Astori se ha transformado en un ícono de la estabilidad financiera, por
acción de la propia izquierda y también por acción de los agentes
económicos, tanto nacionales como extranjeros. A esto se llegó luego de
un largo proceso que tuvo su inicio durante noviembre de 1994 cuando se
disputó el balotaje entre Tabaré Vázquez y Jorge Batlle, que resultó
favorable para el último. En aquellos días los mensajes confusos en
materia financiera y económica por parte del posible equipo económico de
Vázquez, llevó a que el candidato presidencial llamara a Astori para que
tranquilizara a los mercados y a la población que se altera con los
resfríos de los mercados. Pero el llamado fue demasiado tarde.

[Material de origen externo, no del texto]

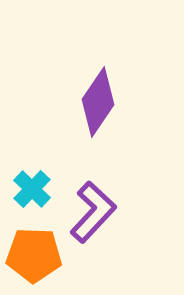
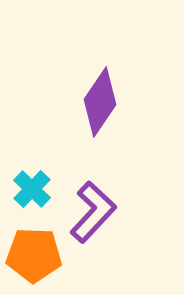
purple diamond: moved 2 px right
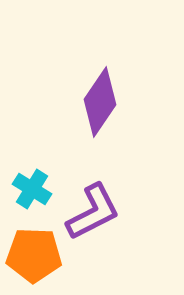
cyan cross: rotated 12 degrees counterclockwise
purple L-shape: rotated 20 degrees clockwise
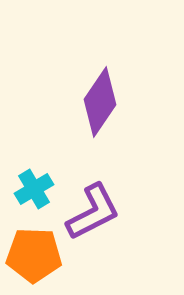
cyan cross: moved 2 px right; rotated 27 degrees clockwise
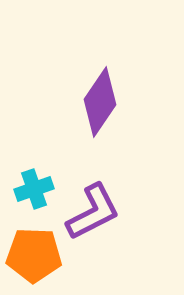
cyan cross: rotated 12 degrees clockwise
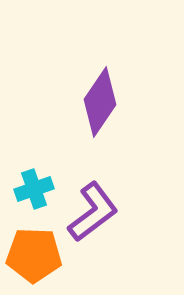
purple L-shape: rotated 10 degrees counterclockwise
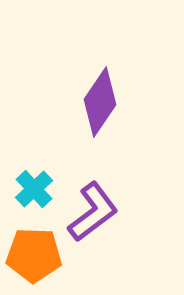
cyan cross: rotated 24 degrees counterclockwise
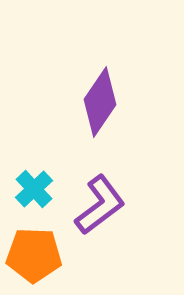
purple L-shape: moved 7 px right, 7 px up
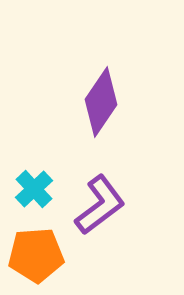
purple diamond: moved 1 px right
orange pentagon: moved 2 px right; rotated 6 degrees counterclockwise
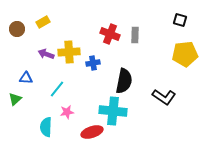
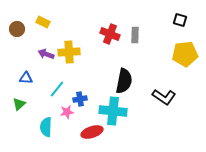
yellow rectangle: rotated 56 degrees clockwise
blue cross: moved 13 px left, 36 px down
green triangle: moved 4 px right, 5 px down
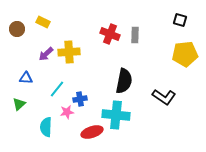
purple arrow: rotated 63 degrees counterclockwise
cyan cross: moved 3 px right, 4 px down
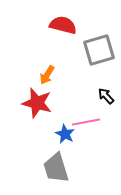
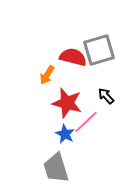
red semicircle: moved 10 px right, 32 px down
red star: moved 30 px right
pink line: rotated 32 degrees counterclockwise
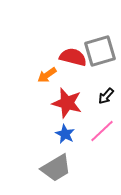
gray square: moved 1 px right, 1 px down
orange arrow: rotated 24 degrees clockwise
black arrow: rotated 96 degrees counterclockwise
pink line: moved 16 px right, 9 px down
gray trapezoid: rotated 104 degrees counterclockwise
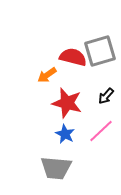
pink line: moved 1 px left
gray trapezoid: rotated 36 degrees clockwise
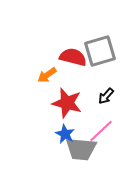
gray trapezoid: moved 25 px right, 19 px up
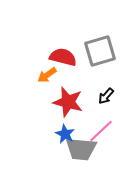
red semicircle: moved 10 px left
red star: moved 1 px right, 1 px up
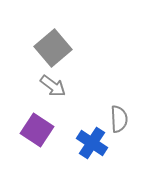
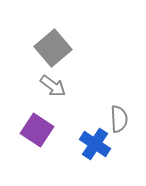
blue cross: moved 3 px right, 1 px down
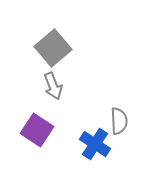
gray arrow: rotated 32 degrees clockwise
gray semicircle: moved 2 px down
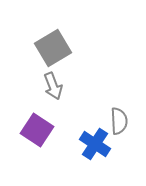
gray square: rotated 9 degrees clockwise
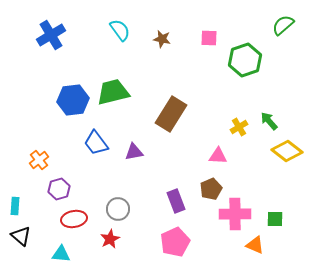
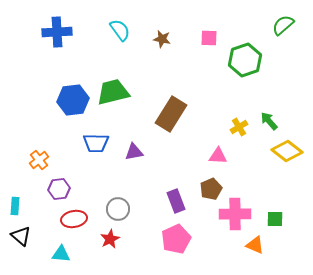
blue cross: moved 6 px right, 3 px up; rotated 28 degrees clockwise
blue trapezoid: rotated 52 degrees counterclockwise
purple hexagon: rotated 10 degrees clockwise
pink pentagon: moved 1 px right, 3 px up
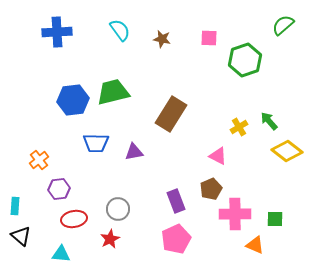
pink triangle: rotated 24 degrees clockwise
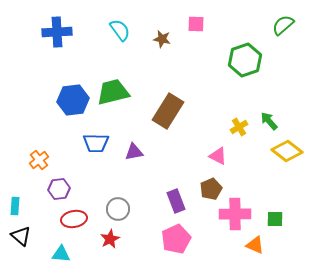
pink square: moved 13 px left, 14 px up
brown rectangle: moved 3 px left, 3 px up
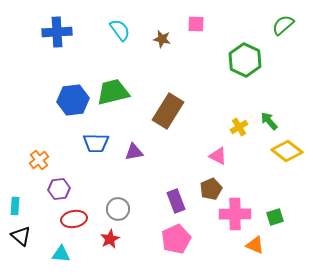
green hexagon: rotated 16 degrees counterclockwise
green square: moved 2 px up; rotated 18 degrees counterclockwise
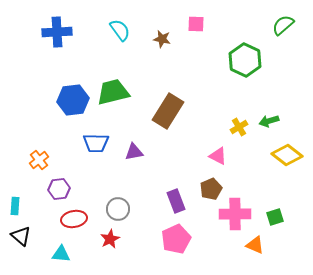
green arrow: rotated 66 degrees counterclockwise
yellow diamond: moved 4 px down
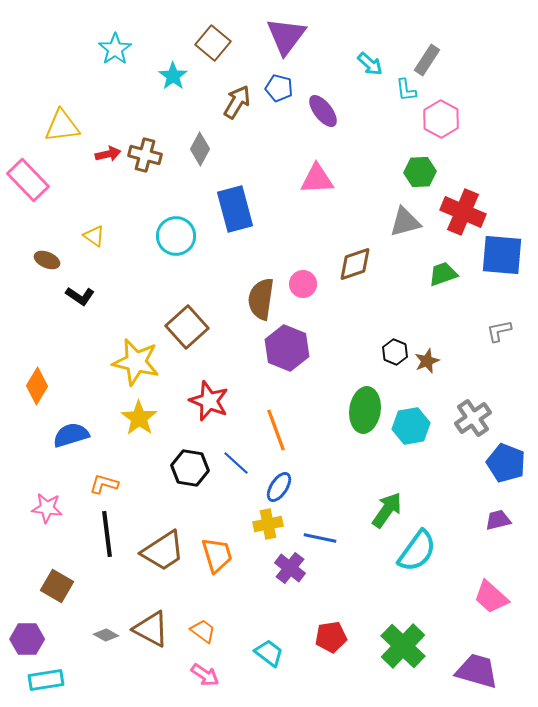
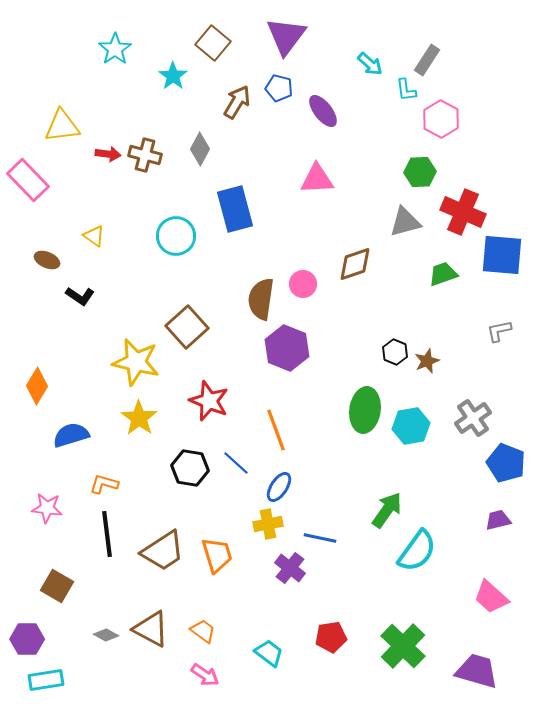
red arrow at (108, 154): rotated 20 degrees clockwise
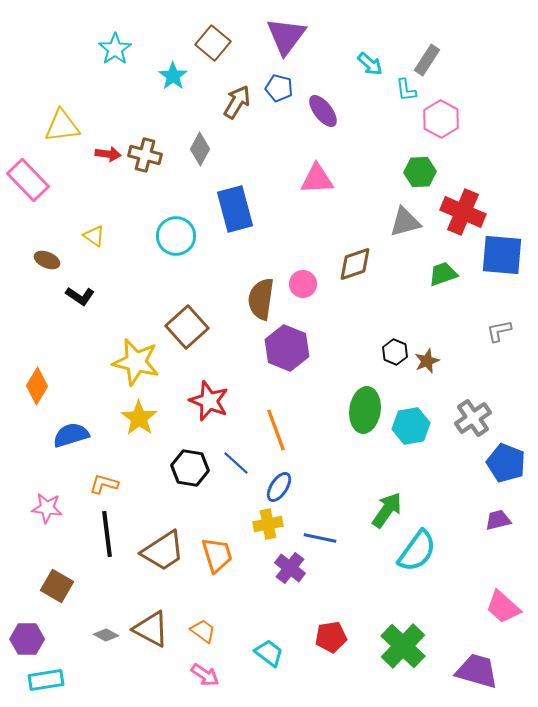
pink trapezoid at (491, 597): moved 12 px right, 10 px down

En la campaña electoral de 2004 Vázquez se adelantó a los
acontecimientos, dando mensajes para que los mercados no se pusieran
nerviosos. En primer lugar pensó en el contador Enrique Iglesias,
presidente del BID, como posible ministro de Economía. Pero en su
carpeta preparó el Plan B, que después fue el que terminó ejecutándose:
Astori ministro de Economía. Con esa sola carta abrió el camino hacia el
triunfo electoral. Opositores y ciudadanía reconocieron, algunos con
agrado y otros con desagrado, que el EP-FA/Nueva Mayoría había ganado la
cuereada y que Astori surgía como la figura de la estabilidad y de la
sensatez. Vázquez ganó las elecciones.
La oposición, por su parte, casi no se equivoca: dijo que a los seis
meses de gobierno Astori iba a ser interpelado por algún legislador de
la propias izquierda. A los seis meses la figura de la estabilidad y de
la sensatez presentó renuncia, que después retiró, porque los números no
le daban para establecer el 4,5% del PBI para la enseñanza, que había
sido anunciado en la campaña electoral.
La gestualidad de Astori pareció excesiva, en tanto la izquierda no
tiene la cultura de abandonar el barco en medio de la tempestad, por más
que la razón pueda estar en un lado u otro. Por eso de esta crisis que
terminó siendo una minicrisis, es imposible creer que fue solo una
tormenta pasajera, fruto de un malhumor momentáneo.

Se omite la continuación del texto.